Zeely rocked from side to side as she said this, and Geeder could almost see the man walking in that cold place, a man black as night and tall as trees.

“The cold chilled the man to the bone,” Zeely said.

“Cold wind whipped at him, causing him to feel much pain. He was lonely, travelling so far by himself. It wasn’t long before he realized that the country in which he found himself was not his own.

“One day, the man came upon an animal which had fallen on the sharp end of a broken sapling and died. The man tenderly took it in his arms and buried it beneath the snow. After this happened, there grew in his mind a picture of a long, wood shaft with a sharp point. At once, he set about making the shaft and fixed a sharp stone to its tip with strips of sapling bark. With the shaft, he could scrape a hole through the ice on any water he came upon and spear the fish beneath. This was how he was able to eat and survive. Then, many pictures grew in the man’s mind. He began stalking a huge, white animal he had seen. The animal was a bear and he had seen it following him. He had no fear of it, for he had no way of knowing it was hungry and a danger to him.

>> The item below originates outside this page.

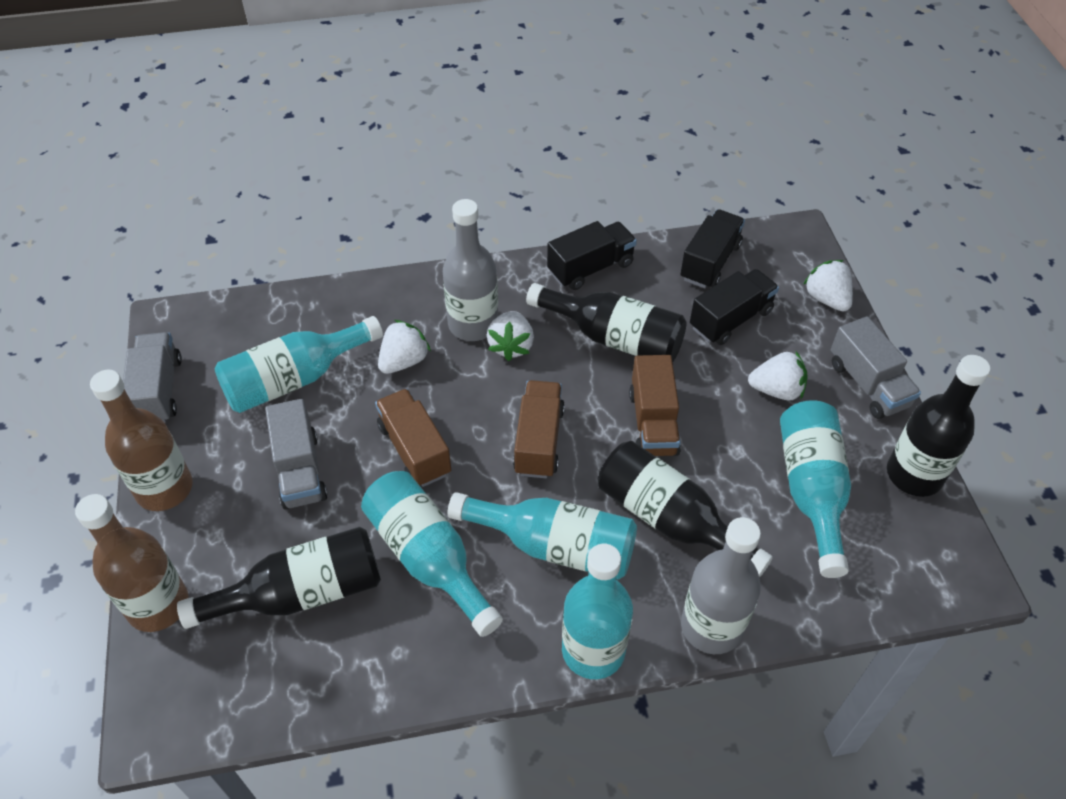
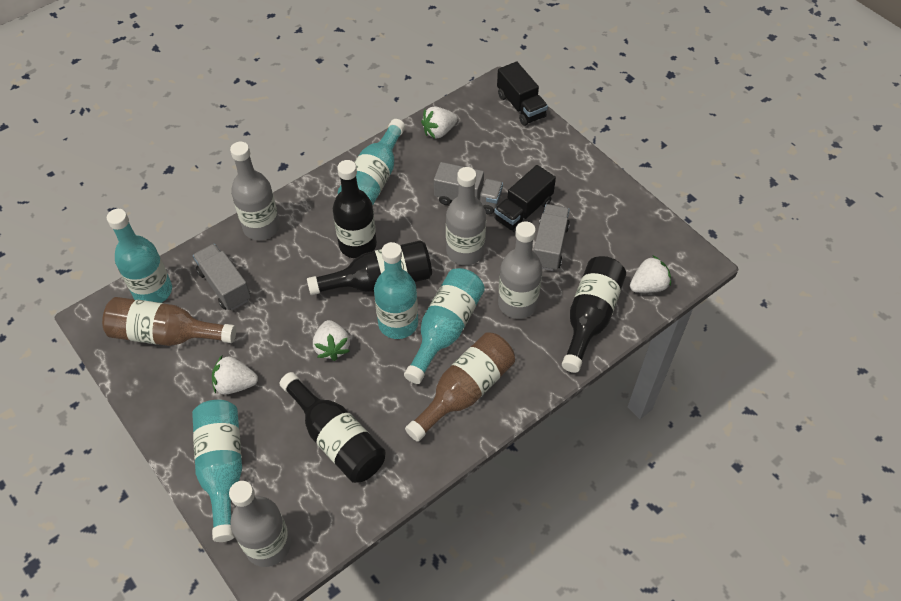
black truck: 3 -> 2
brown truck: 3 -> 0
grey bottle: 2 -> 4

“As you see,” Zeely said, “the man learned quickly. He took to hunting as though he had done such work all his life. He tricked the bear into falling down a deep trap he had dug. At the bottom of the trap were sharp poles which killed the bear when he fell on them.

“From the bear’s fur, the man made a long cloak and warm shoes. He felt comfortable, then, and could travel more quickly. Many more cold weeks and months passed before he reached a place we know as Labrador. In front of him lay a mighty body of water. He was about to turn back—he knew nothing of swimming—when he heard a sweet, pure voice on a wind that was not cold.”

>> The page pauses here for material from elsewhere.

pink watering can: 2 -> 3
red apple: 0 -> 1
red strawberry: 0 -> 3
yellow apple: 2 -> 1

“It’s the girl!” Geeder said. “It’s the girl he was supposed to find!”

“It
was
the young woman,” said Zeely, “and the man recognized the wind as the wind of his homeland. He couldn’t understand the voice because he had no language, but the wind was fresh with the scent of hills and grass.

“The man built a boat with sails made from the hides of animals,” Zeely said. “He set out on the water, sailing with the wind, which grew warmer, and with the voice, that now taught him language. Soon, he threw away his cloak and shoes but was careful not to lose the message he carried in a pouch around his neck.

“One day,” Zeely said, “the wind left him. He drifted for months and months. He lived from fish of the water, birds of the air and sudden rains from the sky. Always, the voice was with him and always it told him not to be afraid.

“Early one morning the man awoke to find that he was in sight of land. He shouted his happiness and the voice at his ear laughed with pleasure. The land he saw was the coast of a continent; he landed at its northernmost port. Here, he found many peoples, for couriers had already delivered their messages. Mankind had begun to multiply.

“All kinds of people, seeing his great height, wondered if he were their king. They bowed to him and clung to him, begging him to lead them. He had no way of knowing what they spoke and turned sadly from them. He walked on and on until he came to a land oddly silent. There seemed to be no people anywhere, but something about the land felt comfortable. He stopped long enough to make himself a garment to wear, sandals for his feet and a staff to lean on. He walked many days in a wide valley and many nights through mountains. Often, he stood still and silent, looking down into this warm land he found so peaceful.

“One day,” Zeely said, “the voice that was always with him seemed very close by. He looked down at his feet and on every side. At last, he looked up and there he found her, high above him on a green hill. Her figure against the deep blue sky was the most perfect image he had lived to see. Most pleasing of all to him was that she was as tall and dark as he.

“After such a long journey, the man had to climb the hill with his last strength. When he reached the young woman, he fell to his knees, trembling in every limb.

“ ‘Ho, traveller, welcome,’ she said, ‘I have waited years and years.’